Guinean businessman and philanthropist

Mory Sinkoun Kaba (1933 – 2015), known as Kaba Mory or MS, was a Guinean businessman and philanthropist. Close to president Sékou Touré, he realised numerous state projects on his behalf.

Kaba was the eldest son of Abdourahmane Sinkoun Kaba (1904 – 1972), a prominent figure in the Guinean revolution, who was known as le vieux Sinkoun Kaba ("Sinkoun Kaba the Elder"). Under colonial rule, he became the first Guinean administrator, and district commander. After Guinean independence, he became the first Secretary-General of the Republic of Guinea, and then Home Secretary.

==Exile==
After the 1984 military coup d'état, Kaba was awarded political refugee status in France, and moved with his family to the 16th arrondissement of Paris. While in France, he had cordial relations with Presidents François Mitterrand and Jacques Chirac.
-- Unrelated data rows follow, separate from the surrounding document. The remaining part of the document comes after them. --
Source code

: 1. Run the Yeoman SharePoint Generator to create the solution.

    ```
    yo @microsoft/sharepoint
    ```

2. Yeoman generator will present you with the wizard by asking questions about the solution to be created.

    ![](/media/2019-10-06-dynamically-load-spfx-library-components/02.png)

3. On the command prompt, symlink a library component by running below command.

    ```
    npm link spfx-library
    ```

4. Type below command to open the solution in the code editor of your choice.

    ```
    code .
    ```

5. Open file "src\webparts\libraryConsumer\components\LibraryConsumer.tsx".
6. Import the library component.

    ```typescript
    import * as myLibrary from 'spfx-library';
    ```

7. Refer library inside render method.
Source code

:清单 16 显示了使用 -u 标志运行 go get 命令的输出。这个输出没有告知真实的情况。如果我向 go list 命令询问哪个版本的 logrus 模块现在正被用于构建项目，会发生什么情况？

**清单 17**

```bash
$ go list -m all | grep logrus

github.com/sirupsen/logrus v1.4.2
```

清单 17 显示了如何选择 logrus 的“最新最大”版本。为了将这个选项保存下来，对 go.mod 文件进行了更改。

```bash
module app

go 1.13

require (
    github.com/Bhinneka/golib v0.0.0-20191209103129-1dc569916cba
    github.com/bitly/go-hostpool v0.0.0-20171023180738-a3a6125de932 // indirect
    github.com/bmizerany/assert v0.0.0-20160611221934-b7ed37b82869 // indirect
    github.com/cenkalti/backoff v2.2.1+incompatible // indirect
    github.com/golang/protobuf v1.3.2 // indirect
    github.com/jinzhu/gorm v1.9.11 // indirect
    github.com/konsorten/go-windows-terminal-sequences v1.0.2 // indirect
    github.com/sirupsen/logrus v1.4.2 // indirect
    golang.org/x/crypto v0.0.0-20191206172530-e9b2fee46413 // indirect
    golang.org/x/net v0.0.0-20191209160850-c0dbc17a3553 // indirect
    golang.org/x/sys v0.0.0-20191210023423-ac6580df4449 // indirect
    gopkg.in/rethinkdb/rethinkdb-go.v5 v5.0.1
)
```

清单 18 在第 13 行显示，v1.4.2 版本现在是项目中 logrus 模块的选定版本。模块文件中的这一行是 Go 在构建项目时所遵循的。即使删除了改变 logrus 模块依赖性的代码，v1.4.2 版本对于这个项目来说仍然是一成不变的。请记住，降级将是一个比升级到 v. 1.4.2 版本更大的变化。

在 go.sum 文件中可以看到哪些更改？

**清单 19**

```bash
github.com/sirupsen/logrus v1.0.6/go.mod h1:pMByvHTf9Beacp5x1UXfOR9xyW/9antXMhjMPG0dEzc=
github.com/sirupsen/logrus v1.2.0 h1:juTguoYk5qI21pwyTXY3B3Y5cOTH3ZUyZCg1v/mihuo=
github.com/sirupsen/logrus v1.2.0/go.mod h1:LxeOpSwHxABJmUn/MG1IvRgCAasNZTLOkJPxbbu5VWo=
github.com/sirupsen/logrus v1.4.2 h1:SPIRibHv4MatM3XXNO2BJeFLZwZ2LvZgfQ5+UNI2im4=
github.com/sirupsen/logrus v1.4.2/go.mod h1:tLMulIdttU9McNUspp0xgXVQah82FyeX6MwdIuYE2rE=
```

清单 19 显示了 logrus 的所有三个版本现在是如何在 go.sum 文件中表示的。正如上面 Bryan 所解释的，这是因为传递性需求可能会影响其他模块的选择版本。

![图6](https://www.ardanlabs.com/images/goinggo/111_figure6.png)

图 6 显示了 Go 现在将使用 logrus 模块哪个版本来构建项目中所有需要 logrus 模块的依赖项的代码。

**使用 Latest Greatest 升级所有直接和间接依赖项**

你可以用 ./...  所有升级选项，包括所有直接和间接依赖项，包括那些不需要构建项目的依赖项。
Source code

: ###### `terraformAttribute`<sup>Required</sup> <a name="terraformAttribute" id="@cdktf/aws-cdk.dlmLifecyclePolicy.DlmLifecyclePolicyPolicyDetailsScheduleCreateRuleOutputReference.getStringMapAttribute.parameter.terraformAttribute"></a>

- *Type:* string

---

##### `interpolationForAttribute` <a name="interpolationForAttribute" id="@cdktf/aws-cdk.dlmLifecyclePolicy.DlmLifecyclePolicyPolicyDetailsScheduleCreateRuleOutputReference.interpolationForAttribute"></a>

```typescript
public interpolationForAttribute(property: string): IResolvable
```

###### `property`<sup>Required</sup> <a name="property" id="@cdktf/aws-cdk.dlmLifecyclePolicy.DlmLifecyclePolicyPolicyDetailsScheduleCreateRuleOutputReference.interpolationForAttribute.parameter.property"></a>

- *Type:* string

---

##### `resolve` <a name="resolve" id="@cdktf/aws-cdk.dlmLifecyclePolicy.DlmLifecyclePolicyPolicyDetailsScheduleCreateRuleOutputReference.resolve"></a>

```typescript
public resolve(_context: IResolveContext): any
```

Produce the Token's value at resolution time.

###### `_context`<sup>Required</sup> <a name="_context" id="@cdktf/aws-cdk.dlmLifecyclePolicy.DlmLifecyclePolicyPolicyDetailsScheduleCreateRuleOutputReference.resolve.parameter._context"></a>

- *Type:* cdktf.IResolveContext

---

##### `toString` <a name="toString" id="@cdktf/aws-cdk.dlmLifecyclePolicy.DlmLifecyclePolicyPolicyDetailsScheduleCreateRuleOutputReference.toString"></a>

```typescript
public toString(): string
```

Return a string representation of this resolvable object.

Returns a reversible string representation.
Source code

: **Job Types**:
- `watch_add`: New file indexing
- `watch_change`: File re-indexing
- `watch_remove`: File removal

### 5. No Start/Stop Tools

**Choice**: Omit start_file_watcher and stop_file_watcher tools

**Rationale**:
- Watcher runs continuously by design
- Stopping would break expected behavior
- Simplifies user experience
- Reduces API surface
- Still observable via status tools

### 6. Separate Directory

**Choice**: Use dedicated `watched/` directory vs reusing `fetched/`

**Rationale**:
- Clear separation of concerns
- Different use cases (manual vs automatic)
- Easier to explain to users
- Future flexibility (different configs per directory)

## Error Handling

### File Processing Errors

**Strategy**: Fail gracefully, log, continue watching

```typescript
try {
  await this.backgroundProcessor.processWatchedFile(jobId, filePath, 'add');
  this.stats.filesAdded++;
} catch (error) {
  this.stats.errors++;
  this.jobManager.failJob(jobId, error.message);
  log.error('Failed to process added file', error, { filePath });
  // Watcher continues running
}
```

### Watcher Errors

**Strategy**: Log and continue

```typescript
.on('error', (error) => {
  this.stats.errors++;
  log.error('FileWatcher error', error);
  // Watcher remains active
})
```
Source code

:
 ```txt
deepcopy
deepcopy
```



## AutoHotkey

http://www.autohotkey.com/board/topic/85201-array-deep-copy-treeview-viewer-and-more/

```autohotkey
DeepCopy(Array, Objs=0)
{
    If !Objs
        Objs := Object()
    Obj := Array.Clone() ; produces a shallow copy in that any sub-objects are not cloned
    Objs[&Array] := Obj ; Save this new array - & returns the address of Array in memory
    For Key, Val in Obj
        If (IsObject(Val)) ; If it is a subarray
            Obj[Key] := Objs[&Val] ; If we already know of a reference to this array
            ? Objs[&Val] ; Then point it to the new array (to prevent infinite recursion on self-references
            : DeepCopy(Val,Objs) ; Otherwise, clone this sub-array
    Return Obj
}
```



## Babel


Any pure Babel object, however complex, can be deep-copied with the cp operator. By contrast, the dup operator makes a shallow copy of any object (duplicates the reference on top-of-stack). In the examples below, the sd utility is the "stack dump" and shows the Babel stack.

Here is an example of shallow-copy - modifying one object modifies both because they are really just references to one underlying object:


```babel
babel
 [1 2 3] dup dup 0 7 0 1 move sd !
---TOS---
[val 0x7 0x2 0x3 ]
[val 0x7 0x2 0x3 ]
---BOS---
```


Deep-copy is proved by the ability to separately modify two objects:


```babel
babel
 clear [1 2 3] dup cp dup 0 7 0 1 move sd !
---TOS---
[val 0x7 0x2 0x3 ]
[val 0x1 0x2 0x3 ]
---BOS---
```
Starting in the 1990s, while in exile, he had an important role under the opposition politician Alpha Condé. When his death in Chad was announced, Condé, by then president of Guinea, went with several members of the government to his home in Conakry, to offer their condolences to his wife, Kaba Rokhaya Diakité.

==Sport==
Kaba remained as honorary president of Hafia FC, which he turned into a famous club in Guinea and throughout Africa. As a successful businessman, he put his fortune - and his private jet - at the club's service. He became vice-president of the Guinean Football Federation and a member of the Olympic Committee of Guinea.

== Bibliography ==
Kaba is extensively quoted by Ambassador André Lewin in his biography of Sékou Touré.

==Family life==
Mory had 10 children: Fatoumata Kaba, UNHCR spokesperson Mamady Sinkoun Kaba Presidential Director of state Protocol and Ibrahim Sinkoun Kaba.